In this week’s issue… Western PA AMs sell – KDKA vet steps back – New FM on the Rock – Changes coming at ESPN NY, Townsquare Buffalo – Remembering WPLJ’s Banks, PA’s “Banana Joe,” NYC jazz legend Schaap, Binghamton’s Fionte
By SCOTT FYBUSH
Jump to: ME – NH – VT – MA – RI – CT – NY – NJ – PA – Canada
*In an era when station values are largely headed downward, there’s a transaction in western PENNSYLVANIA that’s moving very much in the opposite direction.
The St. Barnabas Health System, the senior home operator that bought Pittsburgh’s WJAS (1320) last year, is now expanding into nearby Beaver County with the purchase of WBVP (1230 Beaver Falls) and WMBA (1460 Ambridge) from Sound Ideas Media. Back in 2014, Sound Ideas bought the two AM stations from Iorio Broadcasting for $750,000, adding one translator at 99.3 to the stations’ full-service “Beaver County Radio” simulcast and obtaining a construction permit for a second translator.
So what’s it worth to St. Barnabas? Would you believe $2.33 million?
Why so much? We can only speculate, of course – but Beaver is one of the three counties where St. Barnabas operates, it’s largely outside of the coverage area for WJAS itself, and its population tends to skew older, which makes the WBVP/WMBA audience attractive for a senior care system that wants to use its own talk radio stations to market itself.
We don’t know much yet about St.
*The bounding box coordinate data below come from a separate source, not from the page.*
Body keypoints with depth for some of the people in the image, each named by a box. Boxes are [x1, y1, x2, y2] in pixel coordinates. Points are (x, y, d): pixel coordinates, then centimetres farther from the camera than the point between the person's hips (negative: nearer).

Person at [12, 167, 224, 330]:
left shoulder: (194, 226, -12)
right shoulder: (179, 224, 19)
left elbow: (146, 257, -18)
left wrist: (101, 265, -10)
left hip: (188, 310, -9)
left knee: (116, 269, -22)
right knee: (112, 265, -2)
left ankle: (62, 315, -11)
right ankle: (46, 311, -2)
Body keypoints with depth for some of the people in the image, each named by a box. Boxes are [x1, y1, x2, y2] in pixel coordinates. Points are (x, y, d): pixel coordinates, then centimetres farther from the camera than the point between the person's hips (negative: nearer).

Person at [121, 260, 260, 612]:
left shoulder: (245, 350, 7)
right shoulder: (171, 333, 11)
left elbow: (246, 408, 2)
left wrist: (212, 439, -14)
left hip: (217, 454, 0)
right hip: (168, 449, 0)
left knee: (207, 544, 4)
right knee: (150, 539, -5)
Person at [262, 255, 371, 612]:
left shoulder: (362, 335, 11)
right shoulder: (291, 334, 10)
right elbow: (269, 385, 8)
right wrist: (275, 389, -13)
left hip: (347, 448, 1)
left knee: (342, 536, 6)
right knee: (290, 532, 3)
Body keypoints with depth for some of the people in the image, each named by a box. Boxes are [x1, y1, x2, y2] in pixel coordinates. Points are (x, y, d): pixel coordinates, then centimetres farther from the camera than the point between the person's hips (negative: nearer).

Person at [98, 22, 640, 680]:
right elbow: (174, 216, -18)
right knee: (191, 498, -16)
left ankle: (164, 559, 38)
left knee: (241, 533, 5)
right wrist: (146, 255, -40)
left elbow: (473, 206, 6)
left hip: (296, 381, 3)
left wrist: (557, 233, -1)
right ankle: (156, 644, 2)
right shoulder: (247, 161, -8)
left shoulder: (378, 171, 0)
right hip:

Barnabas’ plans for the Beaver County stations, though we’d expect them to eventually pick up much of the same syndicated lineup as WJAS, perhaps retaining some of their local morning talk and high school sports. Will the deal be worth it to St. Barnabas? If there’s any buyer who could justify paying so much for two signals serving a county of 160,000 people, St. Barnabas is probably that buyer – and only its internal marketing numbers will bear out whether the investment will generate enough of a new customer base to pay for itself. Whatever the case, it’s a reminder that non-traditional buyers like St. Barnabas or the LECOM medical school up the road in Erie are key to the future of small-town radio.